Ich stehe an einem dieser typischen Wiener Würstelstände, irgendwo am Gürtel, und beiße genüsslich in meine Bratwurst – mit Senf, Ketchup und Gurkerl. Hoffentlich hat mich niemand gesehen, schießt es mir durch den Kopf, und ein Hauch von schlechtem Gewissen streift mich. Als Verfechterin eines nachhaltigen Lebensstils habe ich bereits vor einigen Jahren aufgehört, Fleisch zu essen – oder zumindest beinahe. Die ersten 45 Jahre meines Lebens hatte ich mit Leidenschaft Schnitzel, Burger und Leberkäse verspeist. Meine Mutter erzählt vor versammelter Familie gerne, dass meine Leibspeise als Kind Extrawurstsemmel war.

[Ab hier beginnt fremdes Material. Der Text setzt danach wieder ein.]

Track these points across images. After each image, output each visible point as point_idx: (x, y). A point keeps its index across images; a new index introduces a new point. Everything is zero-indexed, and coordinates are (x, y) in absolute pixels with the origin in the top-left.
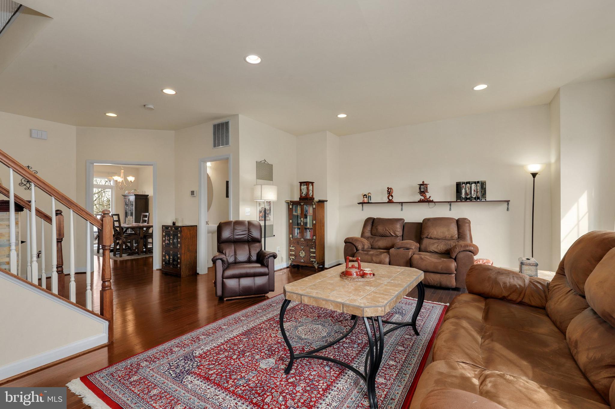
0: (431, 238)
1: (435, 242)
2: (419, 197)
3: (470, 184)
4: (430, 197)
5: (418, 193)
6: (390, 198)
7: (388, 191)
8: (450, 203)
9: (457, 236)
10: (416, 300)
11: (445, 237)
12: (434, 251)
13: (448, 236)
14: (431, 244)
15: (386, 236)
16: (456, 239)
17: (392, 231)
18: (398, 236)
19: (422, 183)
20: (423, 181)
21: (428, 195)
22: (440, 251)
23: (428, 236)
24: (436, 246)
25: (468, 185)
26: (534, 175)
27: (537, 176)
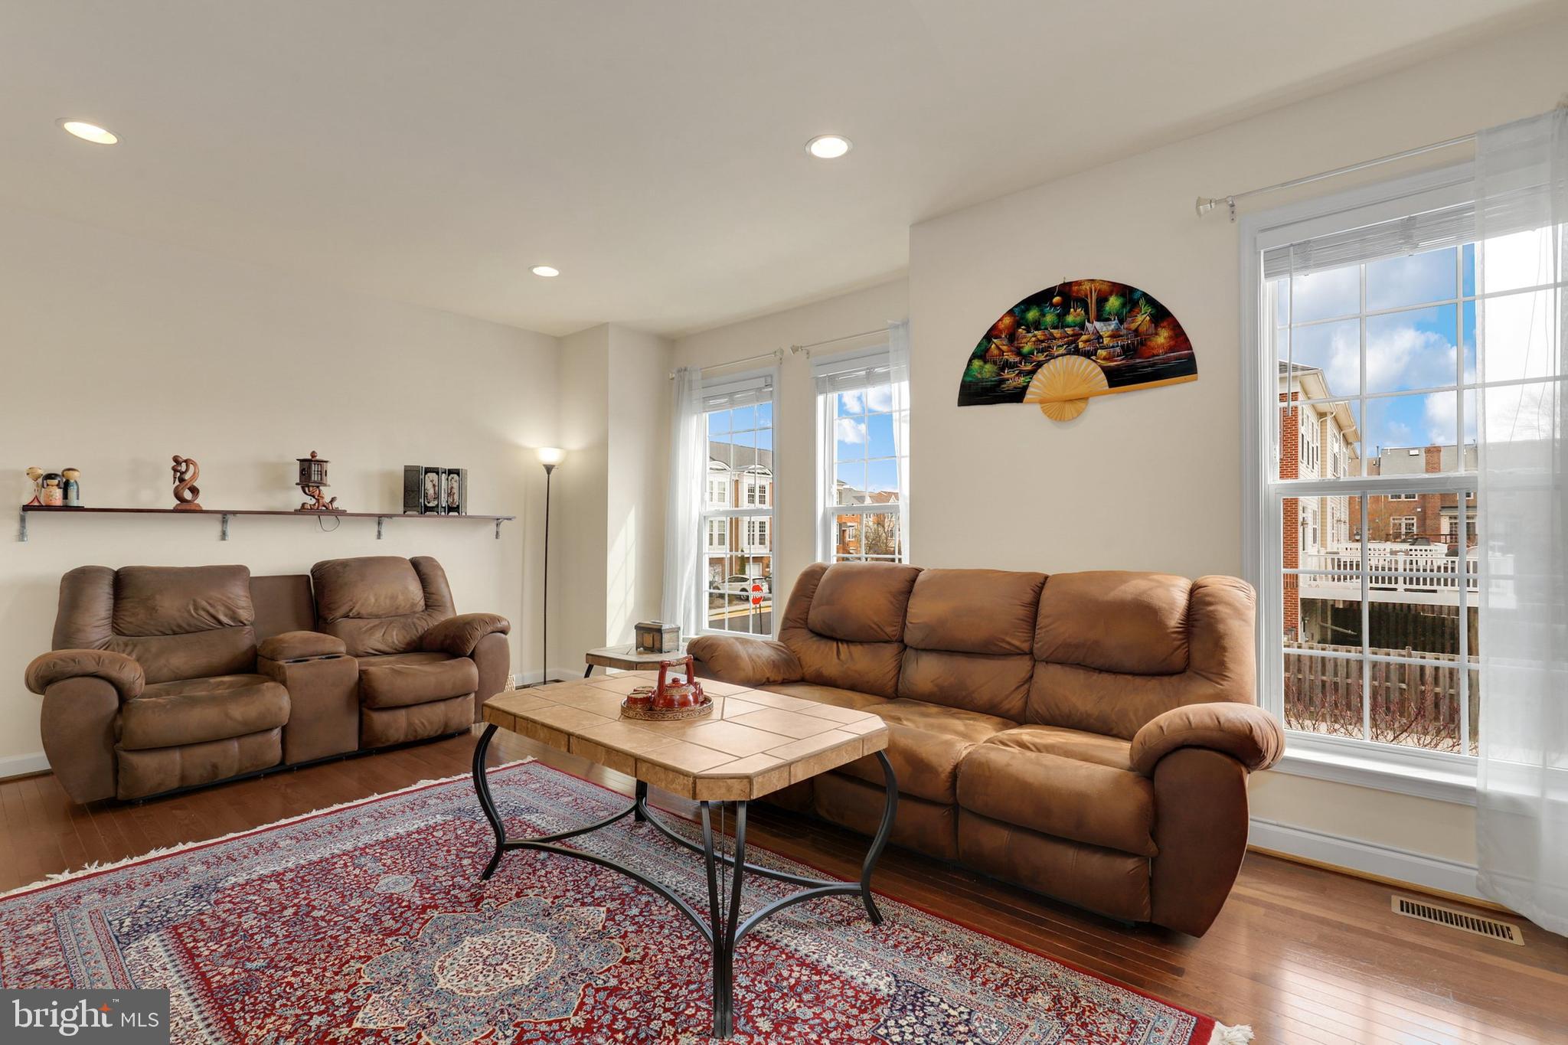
0: (359, 616)
1: (371, 625)
2: (298, 498)
3: (437, 473)
4: (333, 500)
5: (297, 484)
6: (188, 495)
7: (175, 470)
8: (380, 518)
9: (422, 603)
10: (466, 778)
11: (397, 608)
12: (376, 650)
13: (403, 604)
14: (366, 632)
15: (193, 629)
16: (421, 609)
17: (223, 608)
18: (246, 622)
19: (310, 457)
20: (314, 452)
21: (327, 494)
22: (392, 648)
23: (351, 610)
24: (379, 634)
25: (432, 476)
26: (549, 469)
27: (553, 472)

Erst als ich begann, mich näher mit den Auswirkungen unseres exzessiven Fleischkonsums zu befassen, verging mir zusehends der Appetit darauf. Ich reduzierte die Fleischspeisen und verzichtete irgendwann ganz darauf. Doch diesen Verzicht konsequent umzusetzen, war und ist nicht immer einfach. Denn dem Rest meiner Familie fällt es schwer, völlig auf Fleischprodukte zu verzichten , auch wenn sie den Fleischkonsum reduziert hat. So kommt es vor, dass mir beim Öffnen des Kühlschranks der Duft von frischer Salami in die Nase steigt und es mich große Beherrschung kostet, mir nicht einfach eine Scheibe in den Mund zu stecken. Hin und wieder passiert es dann eben doch, dass ich schwach werde – siehe oben.

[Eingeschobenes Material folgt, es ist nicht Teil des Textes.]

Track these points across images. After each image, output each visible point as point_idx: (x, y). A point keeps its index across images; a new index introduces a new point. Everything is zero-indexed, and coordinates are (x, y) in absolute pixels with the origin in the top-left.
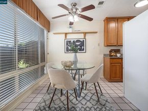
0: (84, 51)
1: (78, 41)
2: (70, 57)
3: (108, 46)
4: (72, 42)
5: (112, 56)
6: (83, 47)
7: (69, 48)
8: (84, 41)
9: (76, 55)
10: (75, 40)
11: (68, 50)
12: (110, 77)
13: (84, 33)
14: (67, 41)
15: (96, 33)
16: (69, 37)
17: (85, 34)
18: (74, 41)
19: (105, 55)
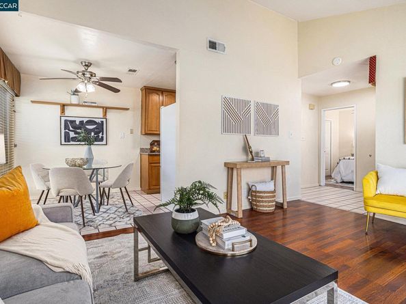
0: (104, 142)
1: (91, 122)
2: (79, 151)
3: (146, 134)
4: (78, 123)
5: (154, 151)
6: (100, 135)
7: (72, 135)
8: (102, 122)
9: (90, 150)
10: (85, 120)
11: (67, 139)
12: (149, 186)
13: (103, 108)
14: (66, 121)
15: (128, 109)
16: (72, 113)
17: (106, 109)
18: (81, 122)
19: (142, 150)
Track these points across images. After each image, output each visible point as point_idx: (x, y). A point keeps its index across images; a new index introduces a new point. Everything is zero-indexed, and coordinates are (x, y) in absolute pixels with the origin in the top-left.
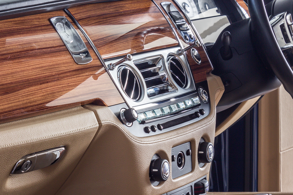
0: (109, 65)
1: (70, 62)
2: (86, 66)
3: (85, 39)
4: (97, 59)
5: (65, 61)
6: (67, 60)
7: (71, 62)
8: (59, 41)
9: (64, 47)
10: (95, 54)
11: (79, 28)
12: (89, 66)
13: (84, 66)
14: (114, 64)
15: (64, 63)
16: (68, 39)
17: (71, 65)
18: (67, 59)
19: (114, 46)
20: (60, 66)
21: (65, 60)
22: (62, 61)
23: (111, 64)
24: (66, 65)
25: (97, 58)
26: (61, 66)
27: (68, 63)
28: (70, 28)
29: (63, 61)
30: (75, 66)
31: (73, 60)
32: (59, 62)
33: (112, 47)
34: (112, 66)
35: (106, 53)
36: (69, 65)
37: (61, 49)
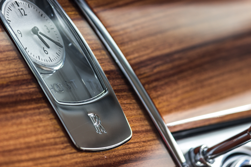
0: (193, 154)
1: (51, 144)
2: (110, 158)
3: (107, 57)
4: (147, 131)
5: (33, 139)
6: (40, 137)
7: (56, 144)
8: (12, 66)
9: (32, 88)
10: (140, 112)
11: (84, 17)
12: (120, 159)
13: (103, 159)
14: (209, 150)
15: (29, 148)
16: (46, 57)
17: (54, 153)
18: (41, 133)
19: (210, 85)
20: (15, 158)
21: (36, 134)
22: (22, 140)
23: (197, 150)
24: (38, 155)
25: (149, 128)
26: (19, 158)
27: (45, 145)
28: (53, 18)
29: (27, 140)
30: (68, 156)
31: (62, 134)
32: (12, 142)
33: (202, 87)
34: (200, 157)
35: (179, 108)
36: (47, 154)
37: (21, 95)
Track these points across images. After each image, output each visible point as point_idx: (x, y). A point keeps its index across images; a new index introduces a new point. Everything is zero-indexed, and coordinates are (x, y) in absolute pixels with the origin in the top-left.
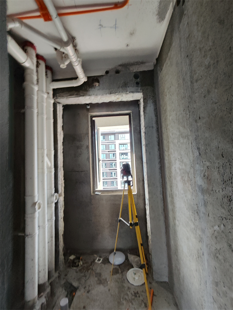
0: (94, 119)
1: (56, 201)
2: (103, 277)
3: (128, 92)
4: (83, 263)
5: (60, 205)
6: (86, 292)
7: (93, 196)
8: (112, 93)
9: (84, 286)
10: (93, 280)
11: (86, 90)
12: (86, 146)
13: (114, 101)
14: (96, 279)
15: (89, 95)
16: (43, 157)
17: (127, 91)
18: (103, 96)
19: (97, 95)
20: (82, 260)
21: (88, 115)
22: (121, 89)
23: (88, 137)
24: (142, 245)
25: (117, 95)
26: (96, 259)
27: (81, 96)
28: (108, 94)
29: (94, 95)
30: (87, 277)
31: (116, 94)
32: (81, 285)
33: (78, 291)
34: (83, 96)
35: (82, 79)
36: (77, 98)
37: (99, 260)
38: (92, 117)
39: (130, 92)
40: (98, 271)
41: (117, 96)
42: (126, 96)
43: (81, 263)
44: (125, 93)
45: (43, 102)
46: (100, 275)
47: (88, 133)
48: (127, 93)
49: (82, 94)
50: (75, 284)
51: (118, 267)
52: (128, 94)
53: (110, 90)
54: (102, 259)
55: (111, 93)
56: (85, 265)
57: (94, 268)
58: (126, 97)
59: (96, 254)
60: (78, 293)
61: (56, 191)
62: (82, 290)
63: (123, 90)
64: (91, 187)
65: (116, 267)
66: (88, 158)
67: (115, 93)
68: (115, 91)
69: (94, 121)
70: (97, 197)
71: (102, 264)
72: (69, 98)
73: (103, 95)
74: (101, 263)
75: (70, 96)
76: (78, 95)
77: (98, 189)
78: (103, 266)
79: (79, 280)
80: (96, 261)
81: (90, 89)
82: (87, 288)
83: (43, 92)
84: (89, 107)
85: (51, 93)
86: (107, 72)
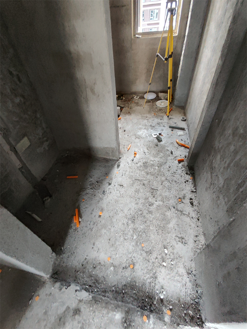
2: (140, 104)
4: (126, 98)
10: (133, 105)
14: (135, 104)
20: (124, 97)
24: (171, 80)
30: (129, 104)
40: (136, 101)
46: (138, 103)
50: (123, 106)
54: (138, 97)
57: (133, 100)
59: (135, 94)
60: (124, 109)
62: (127, 108)
65: (149, 100)
70: (138, 40)
78: (140, 100)
79: (124, 104)
80: (135, 98)
82: (130, 107)
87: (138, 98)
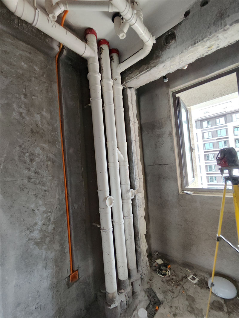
0: (177, 95)
1: (133, 198)
2: (197, 306)
3: (228, 26)
4: (171, 274)
5: (138, 202)
6: (172, 313)
7: (182, 195)
8: (197, 42)
9: (170, 304)
10: (182, 302)
11: (158, 57)
12: (168, 133)
13: (205, 55)
14: (187, 302)
15: (163, 62)
16: (113, 149)
17: (225, 26)
18: (183, 54)
19: (173, 57)
20: (170, 269)
21: (168, 94)
22: (213, 28)
23: (171, 120)
25: (207, 40)
26: (189, 276)
27: (152, 67)
28: (190, 47)
29: (169, 59)
30: (175, 295)
31: (205, 40)
32: (167, 300)
33: (162, 306)
34: (155, 66)
35: (149, 41)
36: (148, 73)
37: (193, 279)
38: (174, 94)
39: (231, 25)
40: (191, 292)
41: (208, 44)
42: (225, 35)
43: (168, 273)
44: (223, 29)
45: (109, 90)
47: (170, 116)
48: (225, 28)
49: (153, 65)
50: (160, 296)
51: (222, 302)
52: (229, 28)
53: (194, 39)
54: (197, 279)
55: (195, 44)
56: (174, 277)
57: (185, 287)
58: (226, 38)
59: (190, 269)
60: (162, 310)
61: (132, 187)
62: (167, 310)
63: (218, 27)
64: (177, 184)
65: (220, 300)
66: (173, 148)
67: (202, 39)
68: (202, 37)
69: (178, 98)
70: (187, 197)
71: (197, 286)
72: (139, 76)
73: (182, 52)
74: (196, 284)
75: (139, 73)
76: (149, 68)
77: (189, 187)
78: (199, 289)
79: (164, 292)
80: (189, 278)
81: (163, 53)
82: (174, 309)
83: (108, 78)
84: (166, 81)
85: (119, 78)
86: (187, 14)
87: (195, 282)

Apropos schlechtes Gewissen: Das Reisen zählt zu meinen großen Leidenschaften. Leider ist mir nur allzu bewusst, welche Auswirkungen das auf das Klima hat – also habe ich das Fliegen reduziert, vermeide Kurzstreckenflüge und fahre leidenschaftlich gerne Bahn. Wenn ich Geld übrig habe, kompensiere ich den CO2-Ausstoß meiner Flüge über Programme wie atmosfair und träume davon, irgendwann mehr Zeit für ausgedehnte Fahrten über Land zu haben. Im Übrigen bin ich der Meinung, dass Reisen den Horizont erweitert und Toleranz für fremde Kulturen fördert – und damit meine ich nicht den Urlaub im All Inklusive-Resort am anderen Ende der Welt.

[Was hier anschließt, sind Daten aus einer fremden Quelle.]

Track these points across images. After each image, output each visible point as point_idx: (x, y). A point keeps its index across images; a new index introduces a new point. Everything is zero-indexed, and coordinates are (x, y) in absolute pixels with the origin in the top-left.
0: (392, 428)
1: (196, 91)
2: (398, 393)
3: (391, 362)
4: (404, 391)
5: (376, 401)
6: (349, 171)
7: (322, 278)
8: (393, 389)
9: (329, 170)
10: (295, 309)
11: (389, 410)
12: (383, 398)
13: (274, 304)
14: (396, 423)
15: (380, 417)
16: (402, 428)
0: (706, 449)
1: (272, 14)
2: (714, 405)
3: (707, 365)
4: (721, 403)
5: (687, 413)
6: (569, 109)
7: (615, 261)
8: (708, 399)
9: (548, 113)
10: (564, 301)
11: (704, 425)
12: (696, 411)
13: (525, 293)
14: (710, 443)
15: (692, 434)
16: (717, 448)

Zu diesem Verhalten zu stehen, ist jedoch nicht immer einfach. Das mag damit zusammenhängen, dass es üblich geworden ist, mit dem Finger auf andere zu zeigen, die vermeintliche Schwächen zeigen oder einfach eine andere Meinung als die eigene vertreten. Die Welt wird dabei zunehmend in Gut und Böse aufgeteilt. Das sieht dann – vor allem in sozialen Medien – so aus: Vegetarier gegen Fleischesser, Bio-Anhänger gegen Bio-Skeptiker, alle gegen Veganer. Da nützt es auch nichts, im allgemeinen eine nachhaltig denkende und politisch engagierte Bürgerin und Konsumentin zu sein – der kleinste (vermeintliche) Fehltritt und das gute Image ist dahin.
Wenn wir ein Stück weiterdenken, wird klar, dass wir alle Marionetten in einem großen Puppenspiel namens Konsumenten-Verhöhnung sind. Denn wenn alle Produkte auf eine Weise produziert würden, die Rücksicht auf Natur und Tiere nimmt, wenn klimaschädliche Aktivitäten wie das Fliegen besteuert würden, hätten wir keinen Grund mehr, mit dem Finger auf andere zu zeigen. Dann würden wir von mächtigen Wirtschaftsbossen nicht mehr gegeneinander ausgespielt werden. Alles Fleisch käme von artgerecht gehaltenen Kühen und Schweinen und wir würden es, so wie früher, wertschätzen und nicht täglich essen. Wir würden das Fliegen automatisch reduzieren, weil wir es uns schlichtweg nicht mehr leisten könnten, übers Wochenende nach Paris zu fliegen – und es gäbe attraktive und günstige Alternativen.
Und wir spielen dieses Spiel in so vielen Bereichen: Autofahrer werden gegen Radfahrer ausgespielt, die Frage, ob Fleischersatz aus Soja wirklich notwendig ist oder ob wir es noch verantworten können, Kinder in diese Welt zu setzen, gerät zur Schlammschlacht.
Hören wir auf damit, unsere Energie mit diesem Machtkampf zu verschwenden und bleiben wir lieber bei uns, konzentrieren wir uns darauf, wo wir selbst einen Unterschied machen können. Oder, noch besser: tun wir uns mit Gleichgesinnten zusammen, um gemeinsam die Welt zu gestalten, in der wir leben möchten.